Structure-Activity Relations for Neurotransmitter Receptor Agonists and Antagonists

  • A. S. Horn
Part of the Handbook of Psychopharmacology book series (HBKPS, volume 2)


Until fairly recently, the only way of discovering anything about the nature of postsynaptic receptors for neurotransmitters was the time-honored method of studying the structure-activity relationships of agonists and antagonists. This information was usually incidental to the main practical preoccupation of finding compounds that were pharmacologically more active and specific. The nature of the information obtainable about receptors by this method is, of course, limited. One may show, for example, that in a particular drug certain chemical groups are essential for activity. Depending on the nature of these groups, it is possible to hypothesize binding via ionic or hydrogen bonds and van der Waals or hydrophobic interactions. However, the nature of the receptor components through which these interactions occur is in most cases totally unknown. There is also the problem that unless one works with conformationally rigid moelcules the actual shape of the drug on interaction with the receptor is uncertain.

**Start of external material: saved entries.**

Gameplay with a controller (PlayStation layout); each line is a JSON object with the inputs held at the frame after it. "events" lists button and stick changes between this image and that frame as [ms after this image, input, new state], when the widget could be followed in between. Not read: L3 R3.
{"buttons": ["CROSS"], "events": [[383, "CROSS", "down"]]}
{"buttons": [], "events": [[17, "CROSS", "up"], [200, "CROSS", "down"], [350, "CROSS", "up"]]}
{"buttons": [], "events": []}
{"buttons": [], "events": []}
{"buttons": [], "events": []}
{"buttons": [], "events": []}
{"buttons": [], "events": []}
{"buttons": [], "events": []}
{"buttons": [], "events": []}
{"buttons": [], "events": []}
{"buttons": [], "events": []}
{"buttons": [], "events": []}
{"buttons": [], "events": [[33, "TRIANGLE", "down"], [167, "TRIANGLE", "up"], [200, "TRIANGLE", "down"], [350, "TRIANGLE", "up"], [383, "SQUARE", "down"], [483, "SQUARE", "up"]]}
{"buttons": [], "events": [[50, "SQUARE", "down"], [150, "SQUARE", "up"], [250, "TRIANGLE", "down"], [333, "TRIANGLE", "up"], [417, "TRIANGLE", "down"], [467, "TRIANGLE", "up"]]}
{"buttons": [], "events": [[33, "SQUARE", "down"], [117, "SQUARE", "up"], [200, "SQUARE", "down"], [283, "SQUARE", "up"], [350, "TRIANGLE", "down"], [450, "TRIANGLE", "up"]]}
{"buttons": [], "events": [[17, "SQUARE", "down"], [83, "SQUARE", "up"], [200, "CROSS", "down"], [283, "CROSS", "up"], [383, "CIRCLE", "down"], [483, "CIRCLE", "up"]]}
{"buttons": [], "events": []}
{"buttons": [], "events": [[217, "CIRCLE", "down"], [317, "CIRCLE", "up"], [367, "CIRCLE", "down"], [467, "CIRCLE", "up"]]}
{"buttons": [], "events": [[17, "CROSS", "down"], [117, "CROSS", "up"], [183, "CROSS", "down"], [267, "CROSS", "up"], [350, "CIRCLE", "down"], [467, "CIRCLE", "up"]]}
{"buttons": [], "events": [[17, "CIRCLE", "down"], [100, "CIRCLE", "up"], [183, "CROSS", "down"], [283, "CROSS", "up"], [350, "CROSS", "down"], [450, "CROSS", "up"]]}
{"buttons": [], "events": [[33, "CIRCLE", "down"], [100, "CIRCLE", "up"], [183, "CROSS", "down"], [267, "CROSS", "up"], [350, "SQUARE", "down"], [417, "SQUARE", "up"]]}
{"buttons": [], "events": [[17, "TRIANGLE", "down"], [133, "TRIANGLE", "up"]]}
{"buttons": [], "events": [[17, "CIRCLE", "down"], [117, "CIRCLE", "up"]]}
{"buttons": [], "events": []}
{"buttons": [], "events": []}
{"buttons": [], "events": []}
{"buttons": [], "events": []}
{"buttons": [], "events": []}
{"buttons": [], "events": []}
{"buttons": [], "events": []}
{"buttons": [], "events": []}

In recent years, more direct attempts have been made to learn something of the chemical nature of various receptors by actual isolation of the macromolecules thought to comprise the receptor material. An extensive review of earlier work in this area using a variety of reversible and irreversible agonists and antagonists has been published (Ehrenpreis et al., 1969). More recent studies are dealt with elsewhere in this series (Hollenberg and Cuatrecasas, Chap. 5, this volume; Changeux, Chap. 7, Vol. 6; Snyder, Chap. 6, Vol. 5).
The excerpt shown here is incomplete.